Еще ты спрашиваешь о казанских новостях. Какие у нас могут быть новости? Старые знакомые стали еще старше – таков уж закон жизни. Озеро Кабан находится на прежнем месте, университет тоже. Если рождается что-нибудь новое, свежее, его стараются поскорее уничтожить разные Батыр-Нехотяевы. Помнишь, в казанских газетах печатали объявление: «Убежище акушерки Батыр-Нехотяевой для секретно беременных. Кошачий переулок, дом Жадринского»? Такая вот жизнь.
До свидания!
Пиши!
Когда приедешь? Приезжай, ждем.
Эмаш».
– Здравствуйте, Петр Николаевич! – вдруг услышал он.
Моркин обернулся, вскочил быстро, как молодой, и радостно воскликнул:
– Володя! Вот молодец, что приехал. Ну, раздевайся скорее. Мать, к нам гость – Володя Аланов. Выросте как. и вид совсем интеллигентный.
– Ну, вырасти-то, положим, не вырос, это ты, дядя, просто преувеличиваешь мои заслуги.

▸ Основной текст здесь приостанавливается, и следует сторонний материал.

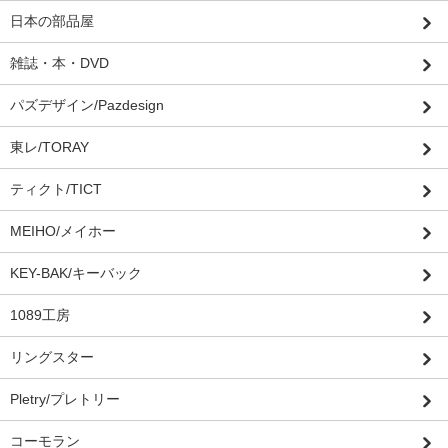
日本の部品屋
雑誌・本・DVD
パズデザイン/Pazdesign
東レ/TORAY
ティクト/TICT
MEIHO/メイホー
KEY-BAK/キーバック
1089工房
リングスター
Pletry/プレトリー
コーモラン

– Иди в класс, звонок уже был, – напомнила Моркину жена.
– Да, да, я сейчас на урок пойду, последний день сегодня, на рождественские каникулы ребят отпускаем. Ты, Володя, располагайся, я через час вернусь.
Моркин был очень рад приезду племянника. Поднимаясь по лестнице, он даже свистел. Потом рассмеялся и заметил, что все еще держит в руке письмо.
«Но все-таки кто же тот человек, что принес его? – подумал Моркин. – Жаль, что, когда он приходил, меня не было дома, сунул письмо жене и тут же ускакал, не назвавшись. И Эмаш не пишет, кто он такой».
Вечером Моркин, подмигнув, достал «Марийский календарь». Он ждал, что Володя удивится, но тот сказал довольно равнодушно:
– Знаю, читал, – и даже не стал смотреть.
Петр Николаевич был обижен этим, но вида не показал. Он стукнул пальцем по календарю и тихо спросил:
– Говорят, из-за этого кое-кому досталось? Мне из Казани писали.
Аланов вдруг засмеялся.
– Что ты, Володя?
– Анекдот смешной вспомнил.
Моркин рассердился:
– Молодежь пошла, даже не желает ни о чем серьезном говорить…
Володя ничего не ответил, взял гармонь и заиграл.
Моркин решил позвать гостей. Честно говоря, мысль эта принадлежала не ему, а Володе, по ему она понравилась. Жена согласилась, и в один из вечеров у Моркиных собрались сын волостного писаря, Настя и Эликов с женой, который на рождество приехал в гости к тестю.
Моркин, подмигнув, кивнул на Володю:
– Вот мастер смешить. Расскажи, Володя, что-нибудь.
– Расскажите, расскажите, – поддержали гости.
– Рассказать что ли, – Володя потупился, разыгрывая смущение, – Ну хорошо, я начну, только и вы в стороне не оставайтесь.